Son yıllarda, Küresel ölçekte yaşanan, Zulümler, Katliamlar, Sömürüler, Yapay Salgınlar, Hastalıklar, Sahte İklim Kanunları, Vergi savaşları, Ekonomik krizler ve savaşlara bakılınca ise Dünya’nın artık bu yükü kaldıramadığının kanıtına şahit olduğumuzu söyleyebilirim.
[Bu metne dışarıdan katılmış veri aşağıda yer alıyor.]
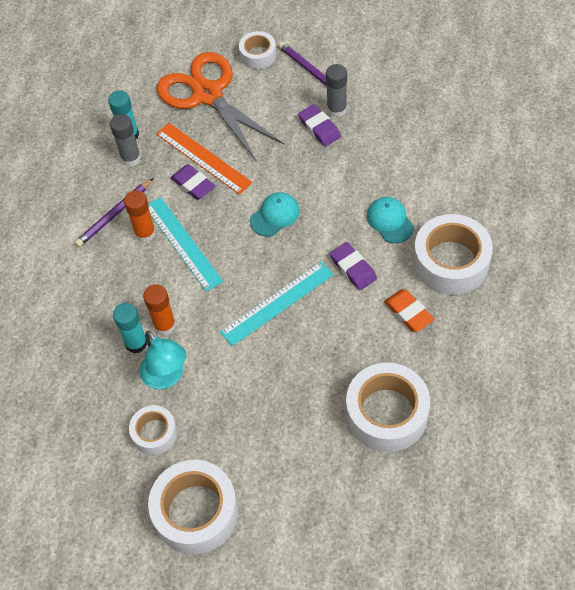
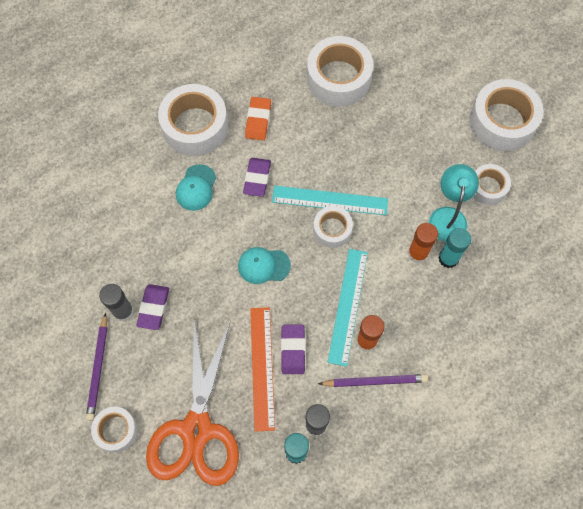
camera: 140 degrees left, 10 degrees up
(251, 284) = (332, 229): none -> white tape

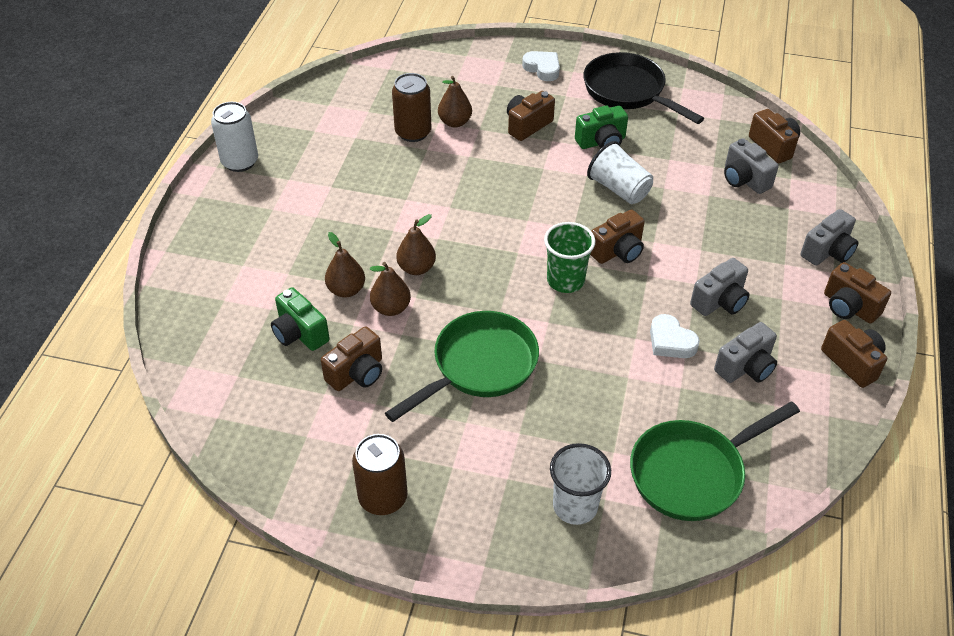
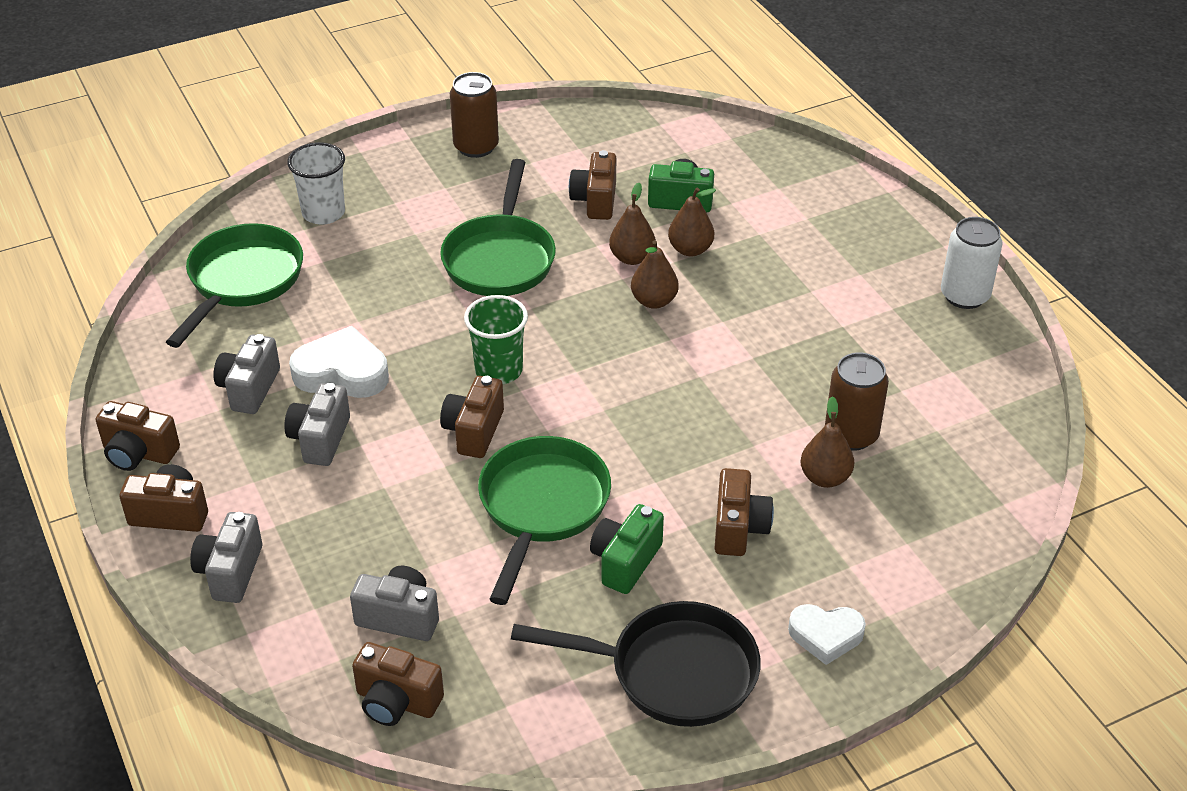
camera: 140 degrees right, 5 degrees down
(619, 189) = (541, 507): white cup -> green pan
(671, 341) = (342, 372): white heart -> white heart, size x1.51

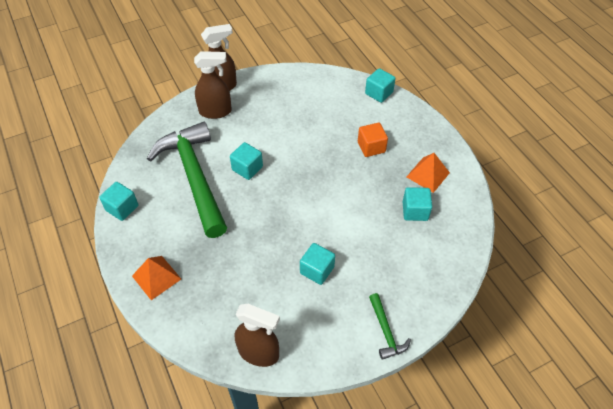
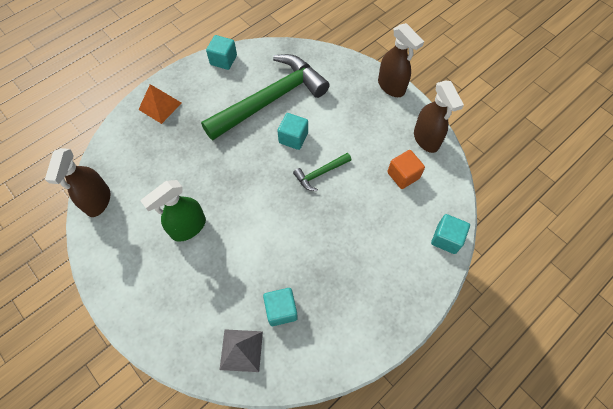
camera: 75 degrees right, 10 degrees up
(215, 111) = (356, 92): brown spray bottle -> brown spray bottle (426, 139)
(317, 270) = (188, 227): turquoise cube -> green spray bottle
(371, 147) = (358, 246): orange cube -> orange cube (403, 175)
(386, 331) = (130, 305): green hammer -> green hammer (320, 173)
(428, 174) = (337, 316): orange pyramid -> none
(444, 246) = (241, 350): none -> grey pyramid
Nizâmülmülk’ün Siyasetnâme’sinde yer verdiği “Küfür ile belki ama zulüm ile âbâd olmaz devletler” tespiti, zulmün arşa ulaştığı bu dönemde zalimlerin karşılaşacağı mutlak sonu göstermektedir.
Velhasıl-ı Kelam, Dünya, bu maddi ve manevi krizi yaşarken, varoluş sebebine sığınarak kalbi mutmain zeminde tutmak, tarihin doğru tarafında olmaya muktedir olup, bilip bilmeden ortaya atılan çarpık söylemlere itibar edilmemesi, İnandığı değerlerin analizini yaparak inancıyla zıt düşmemeye özen gösterilmesi, ve hakikatin araştırılarak içselleştirilip yaşantımıza entegre edilmesi belki de kurtuluşumuzun vesilesi olacaktır.